**TEXT SHOWN:**
With McCall's thoughts in mind, your argument certainly ignores an alternative understanding of the recent court decision. Looking back to the 1970s, it can be rightfully said that several white men socially constructed an interpretation of the law. Given this experiment in social construction our current justices judged that abortion laws are out of their constitutional purview. They decided that the previous decision of Roe can be better adjudicated within a different context (i.e. the legislature.)

These statements come without any misogynist or religious undertones. The court made the judgement that this moral issue should be made by elected representatives and not by the court. You’ve made your opinions clear and seem to demand that the justices’ duty is to make the moral judgment and to impose that judgement onto the country. But such a conclusion concerning Roe can be seen as a complete and utter faith-based assertion.

**TASK ITEM:** Continue the passage above about the court decision on Roe, picking up after its final sentence.

**LISTED ENTRIES:**

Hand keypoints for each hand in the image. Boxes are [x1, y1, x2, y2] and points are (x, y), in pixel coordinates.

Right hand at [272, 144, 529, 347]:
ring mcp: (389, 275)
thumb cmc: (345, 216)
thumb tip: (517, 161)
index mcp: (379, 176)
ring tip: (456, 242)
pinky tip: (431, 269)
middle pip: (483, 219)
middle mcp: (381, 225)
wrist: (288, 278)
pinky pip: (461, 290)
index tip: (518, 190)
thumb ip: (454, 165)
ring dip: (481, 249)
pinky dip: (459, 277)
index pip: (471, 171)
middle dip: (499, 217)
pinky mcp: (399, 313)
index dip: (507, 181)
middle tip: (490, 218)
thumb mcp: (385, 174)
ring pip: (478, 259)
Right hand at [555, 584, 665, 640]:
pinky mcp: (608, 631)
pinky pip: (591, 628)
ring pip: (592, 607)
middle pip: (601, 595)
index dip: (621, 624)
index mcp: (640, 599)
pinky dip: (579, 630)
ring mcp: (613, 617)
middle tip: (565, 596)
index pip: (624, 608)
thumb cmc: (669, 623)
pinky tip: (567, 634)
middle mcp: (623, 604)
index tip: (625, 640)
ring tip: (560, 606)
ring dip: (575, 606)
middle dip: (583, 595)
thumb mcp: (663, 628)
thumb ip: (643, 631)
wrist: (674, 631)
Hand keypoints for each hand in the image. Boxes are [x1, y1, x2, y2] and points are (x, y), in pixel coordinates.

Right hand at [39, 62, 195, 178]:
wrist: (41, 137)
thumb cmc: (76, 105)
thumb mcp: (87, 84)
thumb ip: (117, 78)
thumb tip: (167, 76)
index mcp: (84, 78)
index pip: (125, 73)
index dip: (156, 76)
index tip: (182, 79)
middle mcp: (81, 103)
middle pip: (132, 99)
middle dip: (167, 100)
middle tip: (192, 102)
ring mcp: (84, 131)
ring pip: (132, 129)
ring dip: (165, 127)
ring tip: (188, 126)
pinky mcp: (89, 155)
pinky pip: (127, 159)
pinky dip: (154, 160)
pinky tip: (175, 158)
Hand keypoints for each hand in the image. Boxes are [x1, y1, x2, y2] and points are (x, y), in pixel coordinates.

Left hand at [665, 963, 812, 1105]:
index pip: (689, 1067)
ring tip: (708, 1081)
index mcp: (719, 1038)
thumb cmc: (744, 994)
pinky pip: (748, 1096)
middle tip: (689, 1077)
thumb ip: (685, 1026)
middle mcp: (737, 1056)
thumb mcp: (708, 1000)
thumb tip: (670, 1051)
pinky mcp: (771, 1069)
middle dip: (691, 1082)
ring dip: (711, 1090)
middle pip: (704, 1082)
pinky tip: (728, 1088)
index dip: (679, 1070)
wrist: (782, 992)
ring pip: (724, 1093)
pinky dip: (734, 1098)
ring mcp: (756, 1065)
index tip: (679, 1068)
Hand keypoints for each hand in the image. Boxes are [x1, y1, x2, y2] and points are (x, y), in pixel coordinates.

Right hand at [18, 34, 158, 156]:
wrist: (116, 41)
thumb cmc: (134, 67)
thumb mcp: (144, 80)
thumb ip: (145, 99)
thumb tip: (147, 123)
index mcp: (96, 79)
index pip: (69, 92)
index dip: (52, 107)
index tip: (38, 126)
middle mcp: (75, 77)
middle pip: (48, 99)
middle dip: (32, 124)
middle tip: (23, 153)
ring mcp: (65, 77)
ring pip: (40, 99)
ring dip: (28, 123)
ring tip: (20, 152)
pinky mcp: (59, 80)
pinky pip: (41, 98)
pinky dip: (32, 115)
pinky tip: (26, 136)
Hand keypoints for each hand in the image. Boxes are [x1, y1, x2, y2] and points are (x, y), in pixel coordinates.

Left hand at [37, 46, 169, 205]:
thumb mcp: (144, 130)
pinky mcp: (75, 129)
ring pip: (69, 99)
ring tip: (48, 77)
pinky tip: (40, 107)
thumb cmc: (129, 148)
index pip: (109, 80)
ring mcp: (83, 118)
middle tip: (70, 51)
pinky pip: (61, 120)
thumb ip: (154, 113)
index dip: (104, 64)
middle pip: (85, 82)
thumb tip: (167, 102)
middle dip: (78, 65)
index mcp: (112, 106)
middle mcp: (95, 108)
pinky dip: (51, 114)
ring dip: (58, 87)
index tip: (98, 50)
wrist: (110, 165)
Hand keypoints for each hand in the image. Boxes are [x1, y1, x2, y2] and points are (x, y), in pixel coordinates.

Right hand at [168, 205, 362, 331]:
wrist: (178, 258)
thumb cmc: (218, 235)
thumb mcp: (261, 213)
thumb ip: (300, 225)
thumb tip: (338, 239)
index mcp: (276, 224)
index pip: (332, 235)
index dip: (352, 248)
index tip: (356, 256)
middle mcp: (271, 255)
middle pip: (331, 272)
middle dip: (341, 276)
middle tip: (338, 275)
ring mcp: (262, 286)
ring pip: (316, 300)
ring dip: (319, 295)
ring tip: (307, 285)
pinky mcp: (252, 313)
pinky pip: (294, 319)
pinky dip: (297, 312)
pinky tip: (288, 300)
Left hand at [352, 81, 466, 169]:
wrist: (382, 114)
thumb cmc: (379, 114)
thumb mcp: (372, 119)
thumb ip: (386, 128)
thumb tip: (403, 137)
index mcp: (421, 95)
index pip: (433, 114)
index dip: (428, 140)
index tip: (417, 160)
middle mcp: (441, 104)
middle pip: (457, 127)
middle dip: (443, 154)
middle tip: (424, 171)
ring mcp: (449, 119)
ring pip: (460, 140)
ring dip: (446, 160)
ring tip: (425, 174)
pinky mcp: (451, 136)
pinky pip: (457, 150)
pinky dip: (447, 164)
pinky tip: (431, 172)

**ANSWER SPACE:**
Certainly the law comes with many moral judgements. However, to have our representatives decide how this life and death matter should be legislated is in fact the most democratic thing we can do. Had this approach been taken some 50 years ago we would've avoided all this moral imposition and subsequent polemical partisan divides.

Until both sides realize that the right to an abortion is a social construct, we will undoubtedly be subject to the use of “fear and paranoia as tools of manipulation." But perhaps by placing this issue into the hands that it originally should have been placed, the states referenda might usher in the most democratic solution to this very contentious problem.